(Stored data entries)
=== Begin Enclosure ===

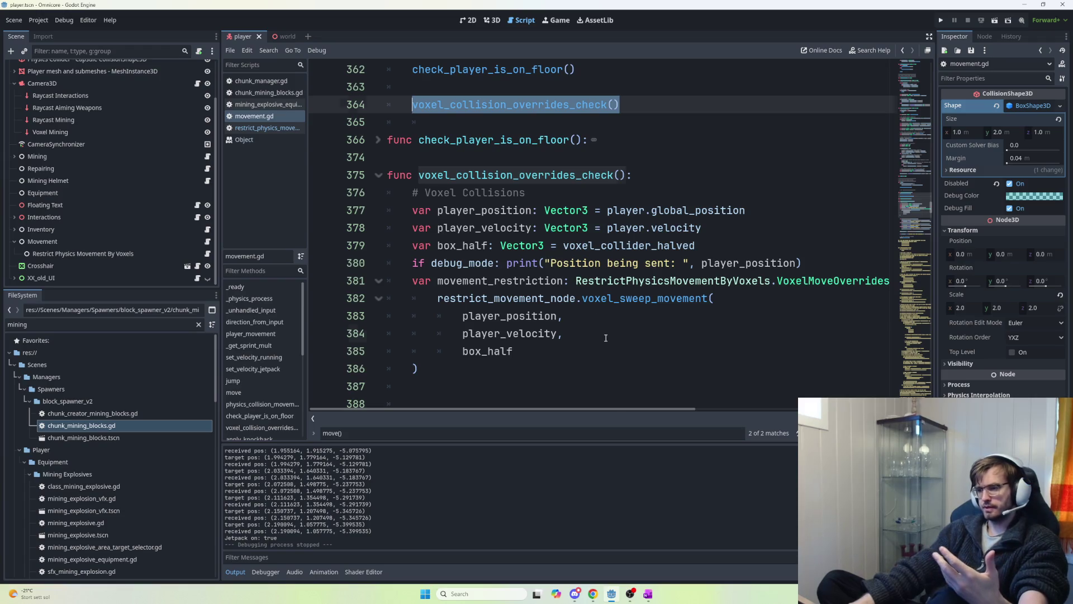
scroll(615, 333, "down", 8)
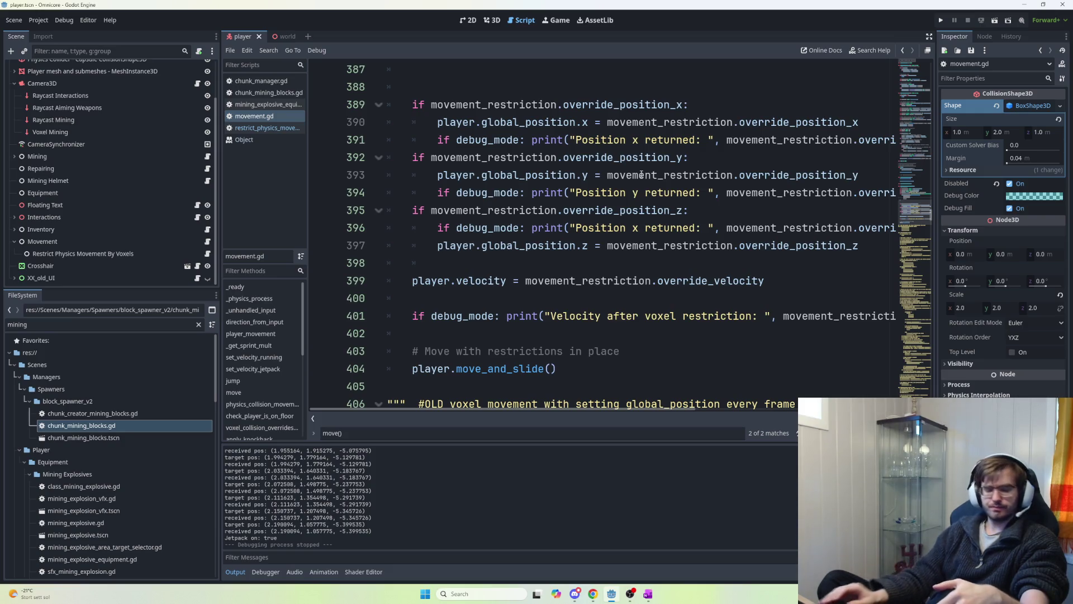
mouse_move(641, 175)
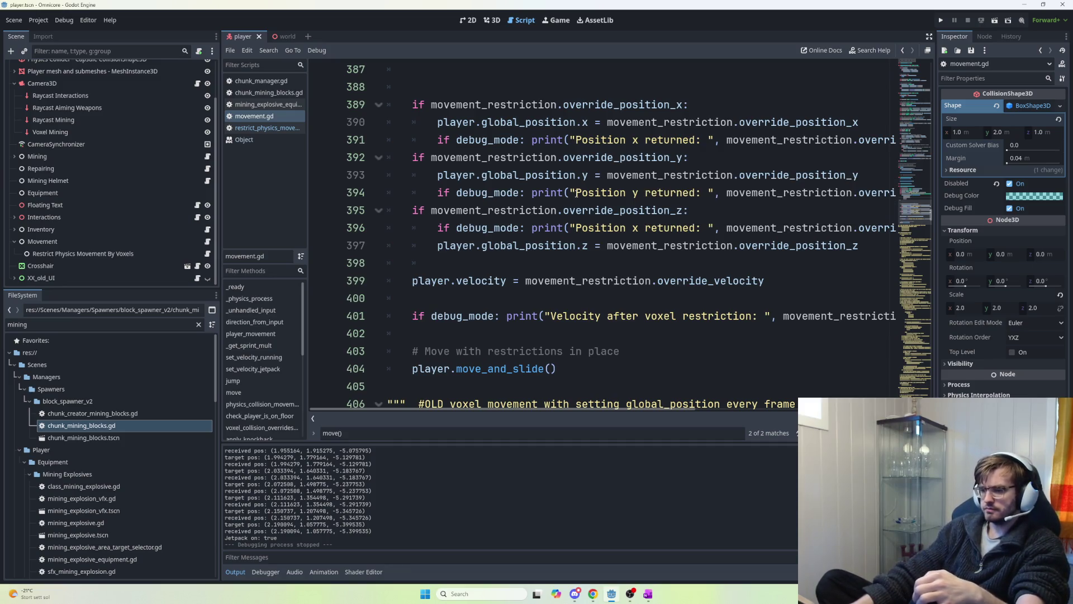
scroll(580, 212, "down", 2)
mouse_move(597, 261)
left_mouse_down()
mouse_move(503, 262)
mouse_move(405, 246)
mouse_move(596, 263)
left_mouse_up()
left_click(405, 246)
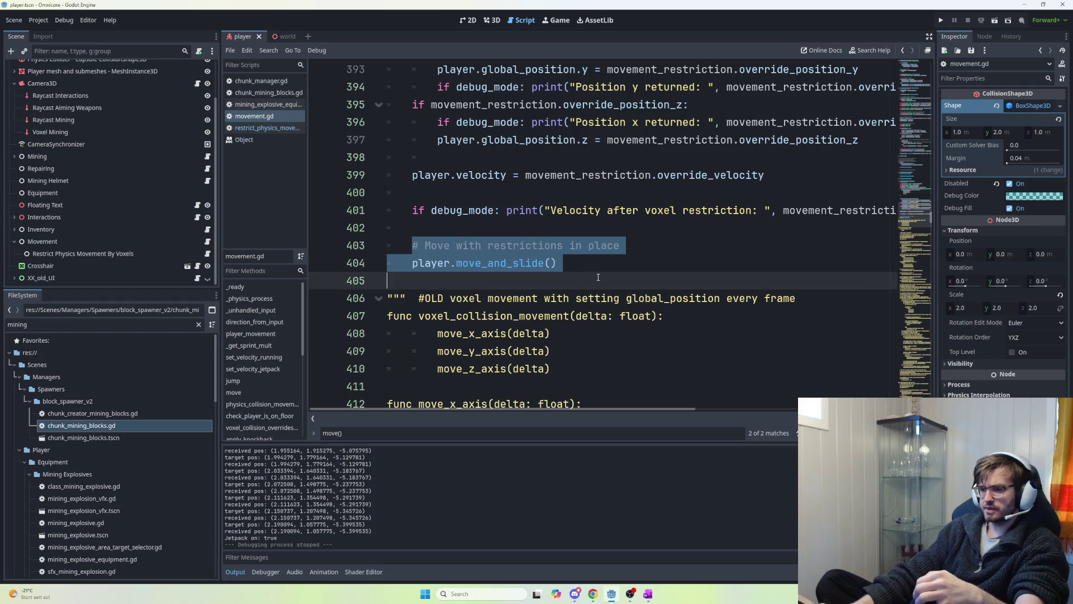
left_click(596, 266)
scroll(594, 266, "up", 12)
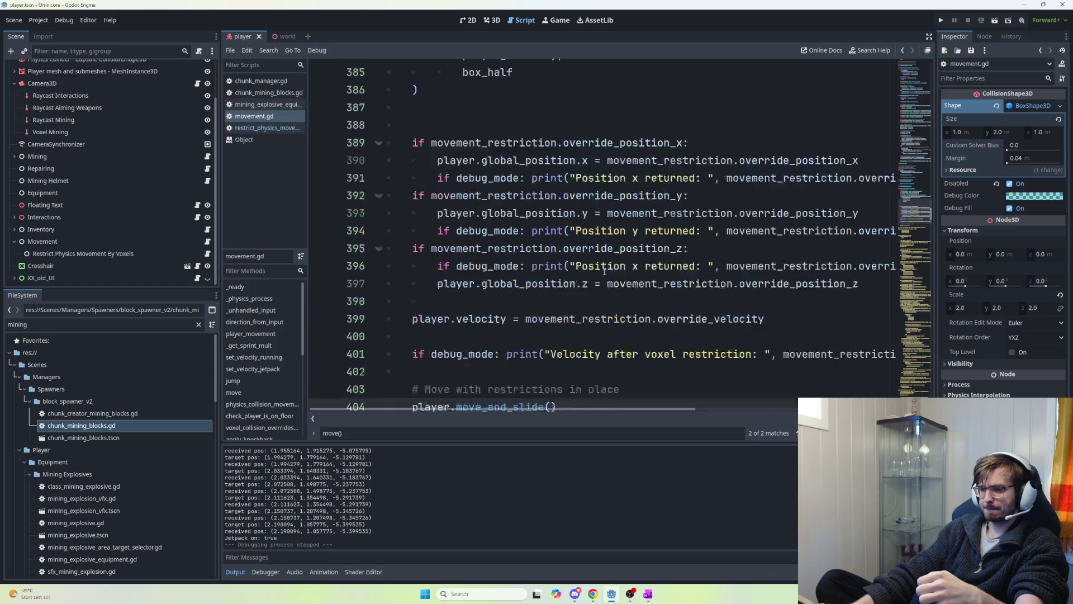
mouse_move(931, 210)
left_mouse_down()
mouse_move(926, 127)
mouse_move(926, 136)
left_mouse_up()
- Delete the blank lines after multiplayer_synchronize() on line 190, then save and run the game
left_click(482, 202)
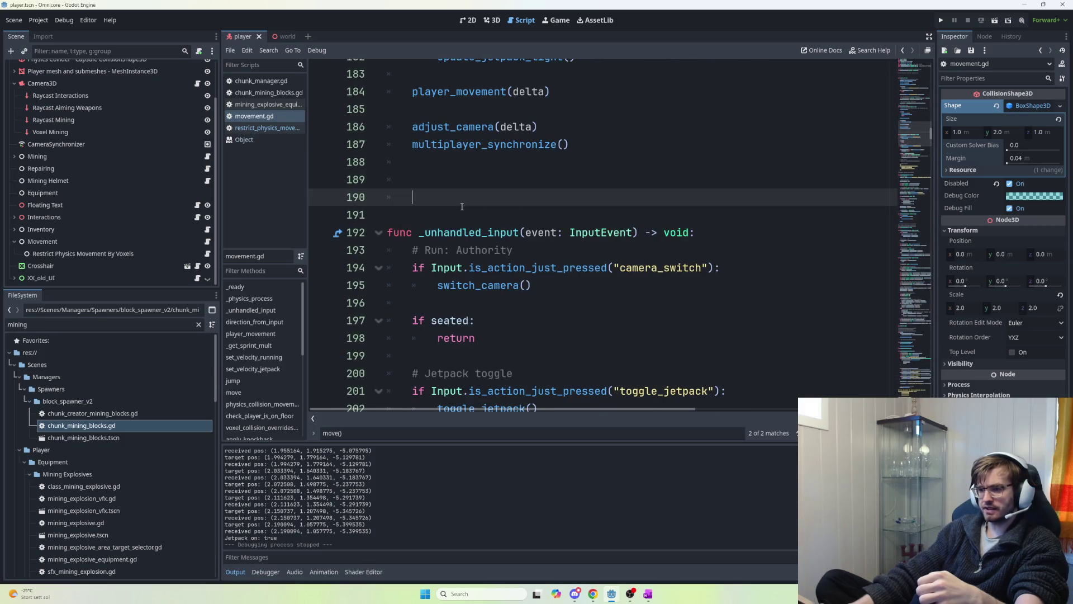
key("BackSpace")
key("BackSpace")
key("BackSpace")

=== End Enclosure ===

*Assignment*
Note each line above that holds "scroll", then copy all of them.

*Result*
scroll(615, 333, "down", 8)
scroll(580, 212, "down", 2)
scroll(594, 266, "up", 12)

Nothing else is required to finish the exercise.